> [WHAT THIS TASK INVOLVES] Copy out every one of the records below word for word, keeping each line as it appears.

> [WORKING DATA]
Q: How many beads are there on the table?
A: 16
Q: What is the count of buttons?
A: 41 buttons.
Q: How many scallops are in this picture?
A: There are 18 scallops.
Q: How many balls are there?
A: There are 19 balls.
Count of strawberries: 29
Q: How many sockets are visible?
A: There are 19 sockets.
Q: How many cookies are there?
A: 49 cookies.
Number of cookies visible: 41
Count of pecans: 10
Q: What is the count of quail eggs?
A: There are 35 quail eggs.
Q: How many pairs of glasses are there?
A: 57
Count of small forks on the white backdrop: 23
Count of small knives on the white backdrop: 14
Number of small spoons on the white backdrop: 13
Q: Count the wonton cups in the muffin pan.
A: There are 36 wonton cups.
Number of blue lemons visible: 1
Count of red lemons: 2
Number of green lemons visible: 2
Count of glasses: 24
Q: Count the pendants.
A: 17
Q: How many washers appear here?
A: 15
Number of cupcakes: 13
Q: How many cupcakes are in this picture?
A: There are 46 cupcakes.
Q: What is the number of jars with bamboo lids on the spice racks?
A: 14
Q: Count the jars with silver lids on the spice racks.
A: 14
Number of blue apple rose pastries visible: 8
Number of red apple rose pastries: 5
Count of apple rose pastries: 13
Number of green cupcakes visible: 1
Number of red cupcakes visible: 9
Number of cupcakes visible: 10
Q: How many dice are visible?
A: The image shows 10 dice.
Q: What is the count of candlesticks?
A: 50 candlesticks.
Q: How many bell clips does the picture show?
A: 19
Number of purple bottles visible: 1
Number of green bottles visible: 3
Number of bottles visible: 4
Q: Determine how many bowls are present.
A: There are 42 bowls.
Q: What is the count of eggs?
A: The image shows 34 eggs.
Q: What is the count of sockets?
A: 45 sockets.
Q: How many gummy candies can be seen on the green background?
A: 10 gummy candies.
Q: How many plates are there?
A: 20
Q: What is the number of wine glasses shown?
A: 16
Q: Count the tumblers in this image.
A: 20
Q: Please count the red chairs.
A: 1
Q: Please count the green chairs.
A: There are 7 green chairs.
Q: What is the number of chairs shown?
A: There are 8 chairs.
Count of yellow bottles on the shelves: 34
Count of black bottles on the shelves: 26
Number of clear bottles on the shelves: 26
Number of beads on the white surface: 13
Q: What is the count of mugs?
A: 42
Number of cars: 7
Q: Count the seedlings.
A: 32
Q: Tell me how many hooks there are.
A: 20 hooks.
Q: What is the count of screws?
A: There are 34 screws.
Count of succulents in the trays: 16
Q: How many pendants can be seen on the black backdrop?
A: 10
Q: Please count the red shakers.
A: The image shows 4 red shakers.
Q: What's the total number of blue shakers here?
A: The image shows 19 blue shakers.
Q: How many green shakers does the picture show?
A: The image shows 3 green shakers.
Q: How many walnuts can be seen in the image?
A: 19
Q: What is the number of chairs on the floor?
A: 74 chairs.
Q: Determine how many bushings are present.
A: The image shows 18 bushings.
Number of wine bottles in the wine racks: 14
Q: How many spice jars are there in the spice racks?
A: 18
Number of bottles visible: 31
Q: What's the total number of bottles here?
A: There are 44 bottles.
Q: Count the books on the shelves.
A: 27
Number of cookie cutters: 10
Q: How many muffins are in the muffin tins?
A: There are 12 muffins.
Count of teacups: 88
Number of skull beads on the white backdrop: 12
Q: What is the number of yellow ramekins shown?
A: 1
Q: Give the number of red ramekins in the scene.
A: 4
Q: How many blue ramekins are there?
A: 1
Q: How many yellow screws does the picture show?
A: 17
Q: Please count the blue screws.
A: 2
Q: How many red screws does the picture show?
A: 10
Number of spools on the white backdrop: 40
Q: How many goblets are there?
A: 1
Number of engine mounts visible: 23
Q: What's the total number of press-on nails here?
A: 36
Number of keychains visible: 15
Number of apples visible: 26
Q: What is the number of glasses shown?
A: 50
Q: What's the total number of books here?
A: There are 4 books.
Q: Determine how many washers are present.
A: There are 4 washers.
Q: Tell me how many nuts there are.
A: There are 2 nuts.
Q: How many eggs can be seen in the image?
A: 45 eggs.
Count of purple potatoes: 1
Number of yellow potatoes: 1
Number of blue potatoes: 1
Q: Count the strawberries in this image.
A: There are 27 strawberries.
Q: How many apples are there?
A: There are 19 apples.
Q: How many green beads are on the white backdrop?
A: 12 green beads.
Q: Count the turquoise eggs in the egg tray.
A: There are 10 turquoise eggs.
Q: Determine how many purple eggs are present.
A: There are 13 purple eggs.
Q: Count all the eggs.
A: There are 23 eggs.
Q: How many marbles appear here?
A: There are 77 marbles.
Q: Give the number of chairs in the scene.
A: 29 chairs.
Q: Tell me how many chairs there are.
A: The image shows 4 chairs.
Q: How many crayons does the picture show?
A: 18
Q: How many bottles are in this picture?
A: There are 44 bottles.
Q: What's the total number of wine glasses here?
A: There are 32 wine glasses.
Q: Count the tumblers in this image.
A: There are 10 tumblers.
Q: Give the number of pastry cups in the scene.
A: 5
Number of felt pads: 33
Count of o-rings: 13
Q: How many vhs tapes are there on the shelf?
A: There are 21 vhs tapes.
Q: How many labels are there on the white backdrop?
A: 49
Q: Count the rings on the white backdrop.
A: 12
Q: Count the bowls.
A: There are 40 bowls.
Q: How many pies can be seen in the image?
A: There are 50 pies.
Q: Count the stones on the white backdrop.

> [THE RESULT]
Q: How many beads are there on the table?
A: 16
Q: What is the count of buttons?
A: 41 buttons.
Q: How many scallops are in this picture?
A: There are 18 scallops.
Q: How many balls are there?
A: There are 19 balls.
Count of strawberries: 29
Q: How many sockets are visible?
A: There are 19 sockets.
Q: How many cookies are there?
A: 49 cookies.
Number of cookies visible: 41
Count of pecans: 10
Q: What is the count of quail eggs?
A: There are 35 quail eggs.
Q: How many pairs of glasses are there?
A: 57
Count of small forks on the white backdrop: 23
Count of small knives on the white backdrop: 14
Number of small spoons on the white backdrop: 13
Q: Count the wonton cups in the muffin pan.
A: There are 36 wonton cups.
Number of blue lemons visible: 1
Count of red lemons: 2
Number of green lemons visible: 2
Count of glasses: 24
Q: Count the pendants.
A: 17
Q: How many washers appear here?
A: 15
Number of cupcakes: 13
Q: How many cupcakes are in this picture?
A: There are 46 cupcakes.
Q: What is the number of jars with bamboo lids on the spice racks?
A: 14
Q: Count the jars with silver lids on the spice racks.
A: 14
Number of blue apple rose pastries visible: 8
Number of red apple rose pastries: 5
Count of apple rose pastries: 13
Number of green cupcakes visible: 1
Number of red cupcakes visible: 9
Number of cupcakes visible: 10
Q: How many dice are visible?
A: The image shows 10 dice.
Q: What is the count of candlesticks?
A: 50 candlesticks.
Q: How many bell clips does the picture show?
A: 19
Number of purple bottles visible: 1
Number of green bottles visible: 3
Number of bottles visible: 4
Q: Determine how many bowls are present.
A: There are 42 bowls.
Q: What is the count of eggs?
A: The image shows 34 eggs.
Q: What is the count of sockets?
A: 45 sockets.
Q: How many gummy candies can be seen on the green background?
A: 10 gummy candies.
Q: How many plates are there?
A: 20
Q: What is the number of wine glasses shown?
A: 16
Q: Count the tumblers in this image.
A: 20
Q: Please count the red chairs.
A: 1
Q: Please count the green chairs.
A: There are 7 green chairs.
Q: What is the number of chairs shown?
A: There are 8 chairs.
Count of yellow bottles on the shelves: 34
Count of black bottles on the shelves: 26
Number of clear bottles on the shelves: 26
Number of beads on the white surface: 13
Q: What is the count of mugs?
A: 42
Number of cars: 7
Q: Count the seedlings.
A: 32
Q: Tell me how many hooks there are.
A: 20 hooks.
Q: What is the count of screws?
A: There are 34 screws.
Count of succulents in the trays: 16
Q: How many pendants can be seen on the black backdrop?
A: 10
Q: Please count the red shakers.
A: The image shows 4 red shakers.
Q: What's the total number of blue shakers here?
A: The image shows 19 blue shakers.
Q: How many green shakers does the picture show?
A: The image shows 3 green shakers.
Q: How many walnuts can be seen in the image?
A: 19
Q: What is the number of chairs on the floor?
A: 74 chairs.
Q: Determine how many bushings are present.
A: The image shows 18 bushings.
Number of wine bottles in the wine racks: 14
Q: How many spice jars are there in the spice racks?
A: 18
Number of bottles visible: 31
Q: What's the total number of bottles here?
A: There are 44 bottles.
Q: Count the books on the shelves.
A: 27
Number of cookie cutters: 10
Q: How many muffins are in the muffin tins?
A: There are 12 muffins.
Count of teacups: 88
Number of skull beads on the white backdrop: 12
Q: What is the number of yellow ramekins shown?
A: 1
Q: Give the number of red ramekins in the scene.
A: 4
Q: How many blue ramekins are there?
A: 1
Q: How many yellow screws does the picture show?
A: 17
Q: Please count the blue screws.
A: 2
Q: How many red screws does the picture show?
A: 10
Number of spools on the white backdrop: 40
Q: How many goblets are there?
A: 1
Number of engine mounts visible: 23
Q: What's the total number of press-on nails here?
A: 36
Number of keychains visible: 15
Number of apples visible: 26
Q: What is the number of glasses shown?
A: 50
Q: What's the total number of books here?
A: There are 4 books.
Q: Determine how many washers are present.
A: There are 4 washers.
Q: Tell me how many nuts there are.
A: There are 2 nuts.
Q: How many eggs can be seen in the image?
A: 45 eggs.
Count of purple potatoes: 1
Number of yellow potatoes: 1
Number of blue potatoes: 1
Q: Count the strawberries in this image.
A: There are 27 strawberries.
Q: How many apples are there?
A: There are 19 apples.
Q: How many green beads are on the white backdrop?
A: 12 green beads.
Q: Count the turquoise eggs in the egg tray.
A: There are 10 turquoise eggs.
Q: Determine how many purple eggs are present.
A: There are 13 purple eggs.
Q: Count all the eggs.
A: There are 23 eggs.
Q: How many marbles appear here?
A: There are 77 marbles.
Q: Give the number of chairs in the scene.
A: 29 chairs.
Q: Tell me how many chairs there are.
A: The image shows 4 chairs.
Q: How many crayons does the picture show?
A: 18
Q: How many bottles are in this picture?
A: There are 44 bottles.
Q: What's the total number of wine glasses here?
A: There are 32 wine glasses.
Q: Count the tumblers in this image.
A: There are 10 tumblers.
Q: Give the number of pastry cups in the scene.
A: 5
Number of felt pads: 33
Count of o-rings: 13
Q: How many vhs tapes are there on the shelf?
A: There are 21 vhs tapes.
Q: How many labels are there on the white backdrop?
A: 49
Q: Count the rings on the white backdrop.
A: 12
Q: Count the bowls.
A: There are 40 bowls.
Q: How many pies can be seen in the image?
A: There are 50 pies.
Q: Count the stones on the white backdrop.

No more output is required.